Simplicity is the photography equivalent of minimalism. A photography composition technique that concentrates on keeping only the absolutely necessary information is in frame.
It’s easy to be fooled into thinking that simple composition is simple and not thought out. However, because you choose to make the composition simple, you actually need to consider many composition techniques to create a striking image that holds your viewer’s attention.
5 tips for achieving simplicity in composition
A great deal of thought goes into stripping out all unnecessary details to create simplicity in composition. You need to ask yourself what you need in the photo to tell the story. If it doesn’t add to the message of your image, you need to figure out a way to remove it or at least minimise it.
Let’s take a look at:
- Excluding elements
- Filling the frame
1. Backgrounds in simple composition
A busy or distracting background instantly reduces the simplicity of the composition and makes the photograph busy. To fix this, try changing your position, or getting in closer to cut out unnecessary detail.
If you can do neither of these, consider using a wide aperture to reduce the depth of field and blur the background.
More reading on depth of field: Using depth of field for gorgeous photography composition
2. Excluding elements from the composition
It’s not just a matter of thinking about what doesn’t work in an image, you also need to consider if everything you see in frame is there serving a purpose. What you can leave out? Would removing an element from the shot make it a stronger photo? If it is not part of the story and doesn’t add to the message, exclude it from the image.
Great if it is moveable! If not, try to change your position or crop tighter so that they are no longer in frame.
3. Fill the frame for simplicity in composition
I’ve mentioned getting in closer to cut out elements, but sometimes filling the frame is simply to make it all about your subject.
When you get in close and fill the frame, you focus the viewer’s attention on exactly what you want them to see. This strengthens your composition purely by being so focused and “in your face”.
Filling the frame is one element of simplicity in composition.
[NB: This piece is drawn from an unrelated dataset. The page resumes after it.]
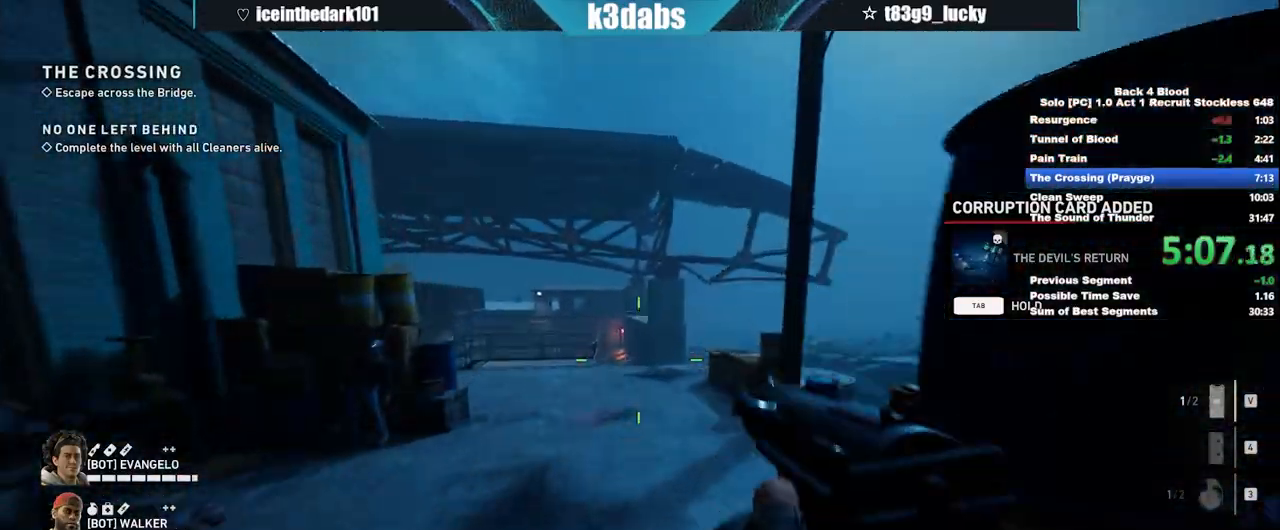
{"keys": ["w"], "mouse": [], "events": []}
Read more about it here: Fill the frame for photos with impact – how, when, why
Above is a fairly standard shot without much thought for composition. Once I had the basic shot I wanted to create something that would stand out. I zoomed in close for the shot below and filled the frame to cut out all extra information. I converted to black and white and increased contrast in post to emphasise shadow and texture detail.
4. Color in composition
We can consider color in two ways – one as a choice between a color image or a black and white image. Sometimes removing all color also removes distractions and the image becomes more focused on form and light.
However, the other way to consider color when aiming for simplicity in composition is to concentrate on the colors you choose to include.
You could use just one color palette in the image.
Alternatively, use complementary colors to create interesting photos. These are colors that are opposite each other on the color wheel. Such as orange and blue, or purple and yellow, red and green.
Get more info on colors here: How to use color for eye catching photography composition
Above is a holiday snapshot. But also, by including my fella in the photo, it shows the size of the quiver tree. Below is a more eye catching photo of the same tree. I excluded surrounding distractions by standing below the tree and using the blue sky as a simple background. Plus blue complements orange.
5. Lighting for simplicity in composition
Light is the basis of all photos, therefore light is also a big decision when it comes to composition. Consider flat light, versus directional light.
Reducing an image to strong contrasts of light and dark with directional light removes distractions and concentrates on the form of the subject.
Here’s a detailed look at lighting:
In both images the subjects are lit from behind to camera left so that the light wraps around them, highlighting their baby bumps. Although in color, the above image is further simplified by the subject wearing black against a black background.
However, if all other factors have been considered, flat light, might add to the simplicity. The very lack of shadows could simplify a scene.
Silhouettes are a prime example of simplicity in composition. By exposing for the background and ensuring that the subject is no more than a shape, you remove all unnecessary clutter.
The main photo of the newborn baby’s feet and his dad’s hand at the top of this article uses several of these techniques for simplicity in composition:
- It is in black and white to highlight the shadows and the difference between the texture of the father’s skin against the newborn’s skin.
- This is enhanced by the angle of light, which is coming from above and to camera right.
- The fragility and size of the newborn is highlighted because his feet are tiny in his dad’s hand.
- Using the father’s hand instead of the mother’s adds to it – her hands would be smaller and smoother.
- The black background removes any potential distraction.